The announcement, made at the Hot Chips conference, described IBM's first processor to contain on-chip acceleration for AI inferencing while a transaction is taking place.
Three years in development, this new on-chip hardware acceleration is designed to help customers achieve business insights at scale across banking, finance, trading, insurance applications and customer interactions. A Telum-based system is planned for the first half of 2022.
Telum has been designed to enable applications to run efficiently where the data resides, helping to overcome traditional enterprise AI approaches that tend to require significant memory and data movement capabilities to handle inferencing.

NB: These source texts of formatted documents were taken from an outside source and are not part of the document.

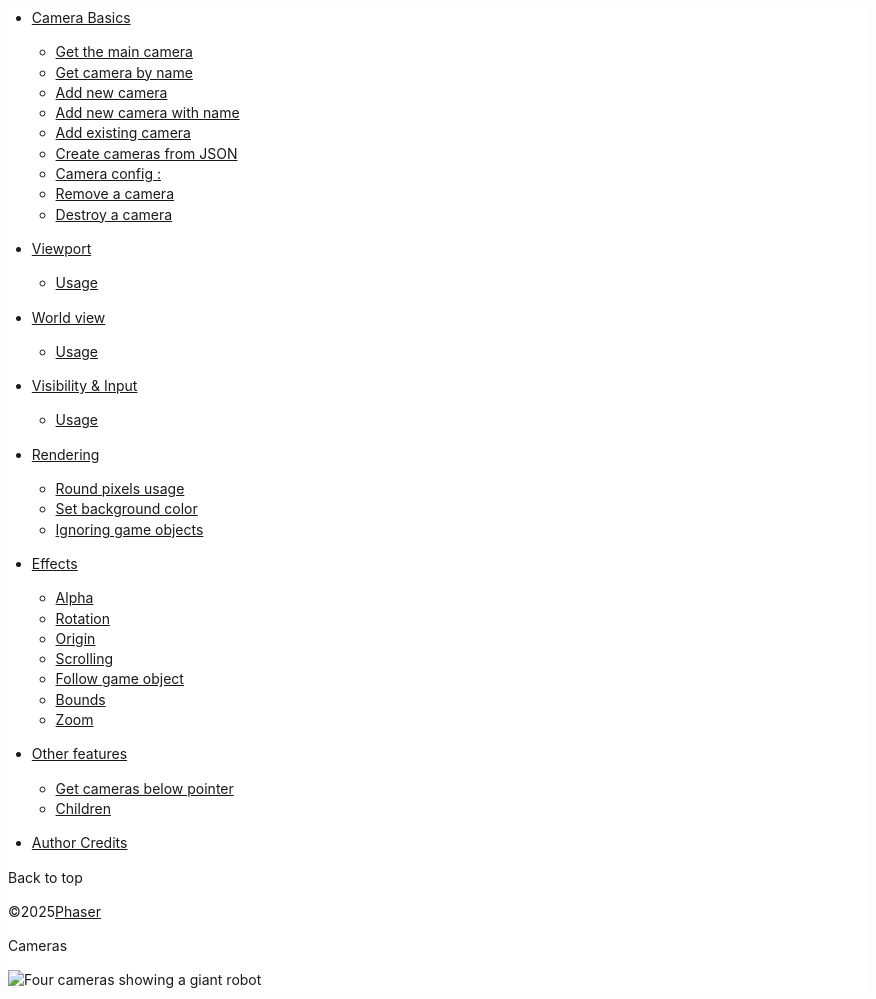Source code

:   + [Camera Basics](#camera-basics)

    - [Get the main camera](#get-the-main-camera)
    - [Get camera by name](#get-camera-by-name)
    - [Add new camera](#add-new-camera)
    - [Add new camera with name](#add-new-camera-with-name)
    - [Add existing camera](#add-existing-camera)
    - [Create cameras from JSON](#create-cameras-from-json)
    - [Camera config :](#camera-config-)
    - [Remove a camera](#remove-a-camera)
    - [Destroy a camera](#destroy-a-camera)
  + [Viewport](#viewport)

    - [Usage](#usage)
  + [World view](#world-view)

    - [Usage](#usage-1)
  + [Visibility & Input](#visibility--input)

    - [Usage](#usage-2)
  + [Rendering](#rendering)

    - [Round pixels usage](#round-pixels-usage)
    - [Set background color](#set-background-color)
    - [Ignoring game objects](#ignoring-game-objects)
  + [Effects](#effects)

    - [Alpha](#alpha)
    - [Rotation](#rotation)
    - [Origin](#origin)
    - [Scrolling](#scrolling)
    - [Follow game object](#follow-game-object)
    - [Bounds](#bounds)
    - [Zoom](#zoom)
  + [Other features](#other-features)

    - [Get cameras below pointer](#get-cameras-below-pointer)
    - [Children](#children)
  + [Author Credits](#author-credits)

Back to top

©2025[Phaser](../../index.md)



Cameras

![Four cameras showing a giant robot](https://labs.phaser.io/screenshots/camera/cameras%20from%20state%20config.png)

With Telum, the accelerator being in close proximity to mission critical data and applications means that enterprises can conduct high volume inferencing for real time sensitive transactions without invoking off platform AI solutions, which may impact performance.Clients can also build and train AI models off-platform, deploy and infer on a Telum-enabled IBM system for analysis.
According to recent Morning Consult research commissioned by IBM, 90% of respondents said that being able to build and run AI projects wherever their data resides is important.
IBM said that Tecum will help users to move their thinking from a fraud detection posture to a fraud prevention posture, evolving from catching many cases of fraud today, to a potentially new era of prevention of fraud, without impacting service level agreements (SLAs), before the transaction is completed.
The chip has a centralised design, which will allow users to leverage the full power of the AI processor for AI-specific workloads, making it suitable for financial services workloads like fraud detection, loan processing, clearing and settlement of trades, anti-money laundering and risk analysis.
The chip was made on Samsung’s 7nm process and contains 8 processor cores with a deep super-scalar out-of-order instruction pipeline, running with more than 5GHz clock frequency, optimized for the demands of heterogenous enterprise class workloads.
The completely redesigned cache and chip-interconnection infrastructure provides 32MB cache per core, and can scale to 32 Telum chips. The dual-chip module design contains 22 billion transistors and 19 miles of wire on 17 metal layers.